In elections voting was compulsory. Along with other British wives I decided to try and wriggle out of voting by saying that I was not a Polish citizen. I held out as long as possible on polling day in spite of many visits from the security police. But at 7pm I was marched between two armed guards to register my vote. It was a farce anyway. All I had to do was put my voting paper in an envelope and put it into the box as all the listed candidates were going to be elected.

Jan never joined the communist party, although there would have been advantages and much pressure was put on us. But, gradually we were being brainwashed and that was the most frightening thing of all, especially as none of us believed the empty promised.

… Of course, I was in a no-go situation. I could not leave with my husband and was not recognised as having dual-nationality, so I was stuck and did not know if we would ever be able to leave as a family. Living in Poland was becoming intolerable with not future that I could see.”

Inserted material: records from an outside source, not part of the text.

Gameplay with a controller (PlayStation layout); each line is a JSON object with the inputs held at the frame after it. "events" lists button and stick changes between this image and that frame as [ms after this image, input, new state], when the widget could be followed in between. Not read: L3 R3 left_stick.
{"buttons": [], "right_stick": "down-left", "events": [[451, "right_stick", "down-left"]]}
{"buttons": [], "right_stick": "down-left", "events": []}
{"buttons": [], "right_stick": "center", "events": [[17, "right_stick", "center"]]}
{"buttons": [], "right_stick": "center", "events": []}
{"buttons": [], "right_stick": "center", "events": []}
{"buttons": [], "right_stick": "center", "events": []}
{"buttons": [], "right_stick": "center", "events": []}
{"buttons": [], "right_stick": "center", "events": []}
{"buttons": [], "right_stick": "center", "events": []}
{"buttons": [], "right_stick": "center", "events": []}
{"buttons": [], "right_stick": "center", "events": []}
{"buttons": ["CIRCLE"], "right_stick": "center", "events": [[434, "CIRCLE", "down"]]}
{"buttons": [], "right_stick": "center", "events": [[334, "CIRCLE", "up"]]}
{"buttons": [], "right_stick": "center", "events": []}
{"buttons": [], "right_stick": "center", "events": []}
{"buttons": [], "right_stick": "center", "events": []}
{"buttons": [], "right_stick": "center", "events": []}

Barbara suffered a nervous breakdown. Finally, in 1958 Jan and his family were eventually allowed to leave Poland to return to Britain. The Czarnota family arrived back in Plymouth – with no jobs, no money and no entitlement to any British benefits. Jan had to take employment as a labourer at first, before becoming a boiler-man with the Plymouth hospitals. Barbara started work on the assembly line at Bush Radio, but then was able to train as a nurse. She worked at Devonport and Derriford Hopsital Operating Theatres until Retirement.